I have been reading about the role of hedge funds in the current market situation. It is interesting stuff, even though I at time have a bit of trouble sifting through some things. I read this AM that hedge funds have played a significant role in the current mortgage crisis. The report, based on an article by IMF’s Finance and Development mag’s Randall Dodd, a Senior Financial Expert in the IMF’s Monetary and Capital Markets Department, was interesting. As in all finance, we oft times never get the opportunity to see the real players.

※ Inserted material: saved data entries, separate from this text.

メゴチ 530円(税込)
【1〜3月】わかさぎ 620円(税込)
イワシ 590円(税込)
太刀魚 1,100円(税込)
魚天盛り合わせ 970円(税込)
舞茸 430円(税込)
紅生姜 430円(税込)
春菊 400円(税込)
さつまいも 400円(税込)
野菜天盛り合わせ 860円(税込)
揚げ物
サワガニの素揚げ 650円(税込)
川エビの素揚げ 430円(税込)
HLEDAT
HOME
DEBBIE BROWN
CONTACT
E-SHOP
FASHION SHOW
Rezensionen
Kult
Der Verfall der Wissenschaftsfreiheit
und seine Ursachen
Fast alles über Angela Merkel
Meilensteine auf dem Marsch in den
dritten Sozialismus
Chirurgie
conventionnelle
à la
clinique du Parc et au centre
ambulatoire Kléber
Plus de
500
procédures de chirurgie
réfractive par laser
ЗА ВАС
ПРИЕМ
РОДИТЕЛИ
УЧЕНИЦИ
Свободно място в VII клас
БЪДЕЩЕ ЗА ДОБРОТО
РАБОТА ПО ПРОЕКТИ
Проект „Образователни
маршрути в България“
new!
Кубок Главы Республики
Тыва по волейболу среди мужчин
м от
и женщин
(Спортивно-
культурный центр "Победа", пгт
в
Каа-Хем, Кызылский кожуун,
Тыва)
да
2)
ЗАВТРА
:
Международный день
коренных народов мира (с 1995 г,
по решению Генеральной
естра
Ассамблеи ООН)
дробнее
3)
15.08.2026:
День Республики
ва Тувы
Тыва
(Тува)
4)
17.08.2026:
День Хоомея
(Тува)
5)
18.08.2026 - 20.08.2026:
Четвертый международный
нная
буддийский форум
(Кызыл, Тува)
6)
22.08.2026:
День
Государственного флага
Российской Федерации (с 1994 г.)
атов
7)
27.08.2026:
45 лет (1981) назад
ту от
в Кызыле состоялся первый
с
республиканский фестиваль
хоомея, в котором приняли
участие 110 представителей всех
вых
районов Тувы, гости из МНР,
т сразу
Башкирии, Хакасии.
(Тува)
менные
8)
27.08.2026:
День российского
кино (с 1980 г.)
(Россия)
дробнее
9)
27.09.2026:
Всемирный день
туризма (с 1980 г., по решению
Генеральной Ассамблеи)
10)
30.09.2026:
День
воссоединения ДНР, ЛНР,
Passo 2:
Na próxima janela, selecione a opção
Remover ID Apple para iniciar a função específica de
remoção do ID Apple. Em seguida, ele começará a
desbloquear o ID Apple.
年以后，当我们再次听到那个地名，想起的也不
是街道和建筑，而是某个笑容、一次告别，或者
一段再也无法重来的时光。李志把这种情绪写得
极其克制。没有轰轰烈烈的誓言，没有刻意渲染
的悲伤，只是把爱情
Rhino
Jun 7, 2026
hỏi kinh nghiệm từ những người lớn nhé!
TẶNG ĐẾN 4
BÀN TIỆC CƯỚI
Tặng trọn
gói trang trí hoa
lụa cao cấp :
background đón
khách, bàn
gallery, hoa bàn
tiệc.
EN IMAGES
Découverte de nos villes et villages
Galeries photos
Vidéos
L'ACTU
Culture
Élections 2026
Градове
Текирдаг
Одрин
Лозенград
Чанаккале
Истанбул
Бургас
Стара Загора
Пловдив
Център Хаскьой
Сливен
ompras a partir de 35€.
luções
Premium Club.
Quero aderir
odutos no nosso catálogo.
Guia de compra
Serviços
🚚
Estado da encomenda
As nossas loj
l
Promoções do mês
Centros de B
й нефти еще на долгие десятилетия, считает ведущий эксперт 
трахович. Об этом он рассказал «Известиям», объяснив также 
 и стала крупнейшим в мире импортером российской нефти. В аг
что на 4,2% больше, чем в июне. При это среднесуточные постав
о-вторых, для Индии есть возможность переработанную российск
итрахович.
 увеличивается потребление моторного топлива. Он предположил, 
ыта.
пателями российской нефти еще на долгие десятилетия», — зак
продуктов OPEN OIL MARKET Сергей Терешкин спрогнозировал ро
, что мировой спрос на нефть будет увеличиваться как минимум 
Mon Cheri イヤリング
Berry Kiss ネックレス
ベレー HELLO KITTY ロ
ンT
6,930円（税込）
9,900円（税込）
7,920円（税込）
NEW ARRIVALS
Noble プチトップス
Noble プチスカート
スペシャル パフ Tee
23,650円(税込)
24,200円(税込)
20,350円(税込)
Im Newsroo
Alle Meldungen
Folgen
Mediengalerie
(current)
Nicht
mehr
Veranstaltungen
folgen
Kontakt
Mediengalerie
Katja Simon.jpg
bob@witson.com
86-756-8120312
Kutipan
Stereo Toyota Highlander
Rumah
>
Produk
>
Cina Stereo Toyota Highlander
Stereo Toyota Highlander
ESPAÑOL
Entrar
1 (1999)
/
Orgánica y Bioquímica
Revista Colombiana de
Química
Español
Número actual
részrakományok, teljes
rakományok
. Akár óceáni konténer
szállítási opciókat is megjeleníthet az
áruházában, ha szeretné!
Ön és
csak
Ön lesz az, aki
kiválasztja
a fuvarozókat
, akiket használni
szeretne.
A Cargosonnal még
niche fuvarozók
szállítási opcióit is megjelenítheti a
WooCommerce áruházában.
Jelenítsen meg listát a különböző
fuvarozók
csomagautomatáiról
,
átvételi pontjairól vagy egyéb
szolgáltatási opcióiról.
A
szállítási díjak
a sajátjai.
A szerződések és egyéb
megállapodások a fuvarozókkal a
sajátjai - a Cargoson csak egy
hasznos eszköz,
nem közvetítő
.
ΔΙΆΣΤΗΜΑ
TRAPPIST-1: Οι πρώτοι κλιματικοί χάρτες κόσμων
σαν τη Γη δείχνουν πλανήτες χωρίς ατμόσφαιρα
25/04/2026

So it is with hedge funds. My understanding of them is that they are vehicles which invest in largely high-risk ventures, are not transparent entities, and operate on highly leveraged amounts of money. Being non-transparent, it is hard to know where the money comes, where the money goes. In a situation such as this, it could take months or years to unravel a situation. With packaged securities that banks sell to
local and international investors, we have little knowledge of who is hurt and who is not. One can understand the bank’s position. And there is no law against investing, even in hedge funds. To my way of thinking, though, when the Fitch Ratings warned as far back as 2005 that a crisis was approaching, and yet investors and funds forged ahead, I have to wonder why someone did not step in to say “enough is enough” and do all that could be done to prevent the situation we are now in.

Regardless, the tranches were placed in the position that hedge funds could capitalize on them, which they apparently did. Because hedge funds, which are unregulated, have little capital outlay, they take huge risks on the market they are involved in. It looks to me like hedge fund managers have gambled, and lost.

I haven’t a clue how all this money is moved around. I suspect only a very few people do. To me, if you gamble on high risk, and get burnt, that is your problem. When you gamble and lose, and many people are hurt, that to me seems a very different situation. I sincerely hope someone corrects me if I am wrong.